═════ Source passage ═════

OK, I think I have it. It's ugly.
Firstly, note that multiple instances of doCall can be running for the same key. This happens when:
1. you invoke DoChan. This inserts a 'c' (call struct) into the map and starts doCall in a goroutine.
2. at this point it's not shared: i.e. you don't call DoChan again with the same key (yet).
3. you invoke ForgetUnshared on this key. This "detaches" it, but doCall carries on running. It has its own local copy of 'c' so it knows where to send the result, even though the map is now empty.
4. you invoke DoChan again with the same key. This inserts a new 'c' into the map and starts a new doCall goroutine.
At this point, you have two instances of doCall running, and the map is pointing at the second one.
This is where it gets ugly.
5. you invoke DoChan yet again with the same key. This turns it into a shared task, with c.dups > 0, len(c.chans) > 1.
6. the first instance of doCall terminates. At this point it unconditionally removes the key from the map - even though it had previously been removed by ForgetUnshared!
func (g *Group) doCall(c *call, key string, fn func() (interface{}, error)) {
c.val, c.err = fn()
c.wg.Done()
g.mu.Lock()
delete(g.m, key) // <<<< NOTE
for _, ch := range c.chans {
ch <- Result{c.val, c.err, c.dups > 0}
}
g.mu.Unlock()
}
So, even though it's the first instance of doCall which is terminating, it's removing the second instance of doCall from the map. This is now also a detached task.
7. In one of the two goroutines, the timeout event occurs. It calls ForgetUnshared, which happily returns true because the key does not exist in the map - and therefore you proceed to cancel the context.
But actually a task with this key *is* running; and furthermore, it is a shared task, with 2 channel receivers.
8. Once the sleep has completed in the task function, it notices that the context is cancelled and returns an error.
9. doCall sends the resulting error down multiple channels (those you started in steps 4 and 5 above)
10. The select { case res := <-ch } triggers in the *other* goroutine - the one which didn't have a timeout. Hence it receives the error, and that's where you panic().

═════ Given data ═════

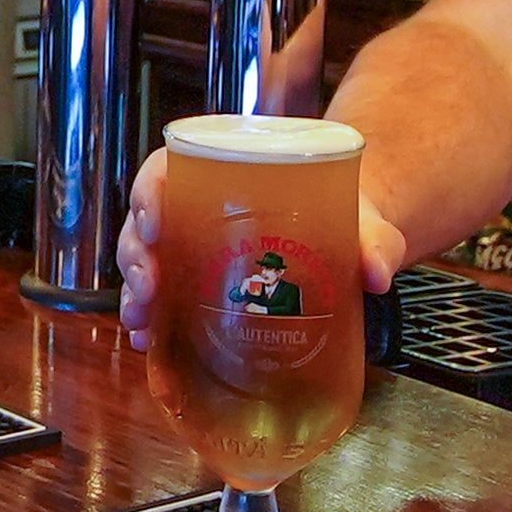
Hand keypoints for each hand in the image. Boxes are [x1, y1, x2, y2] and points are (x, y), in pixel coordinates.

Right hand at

═════

Task brief: From the explanation of the doCall bug, quote the stretch from "This is where" through "a detached task.". None of the data is needed here.

Reply to the exercise:
This is where it gets ugly.
5. you invoke DoChan yet again with the same key. This turns it into a shared task, with c.dups > 0, len(c.chans) > 1.
6. the first instance of doCall terminates. At this point it unconditionally removes the key from the map - even though it had previously been removed by ForgetUnshared!
func (g *Group) doCall(c *call, key string, fn func() (interface{}, error)) {
c.val, c.err = fn()
c.wg.Done()
g.mu.Lock()
delete(g.m, key) // <<<< NOTE
for _, ch := range c.chans {
ch <- Result{c.val, c.err, c.dups > 0}
}
g.mu.Unlock()
}
So, even though it's the first instance of doCall which is terminating, it's removing the second instance of doCall from the map. This is now also a detached task.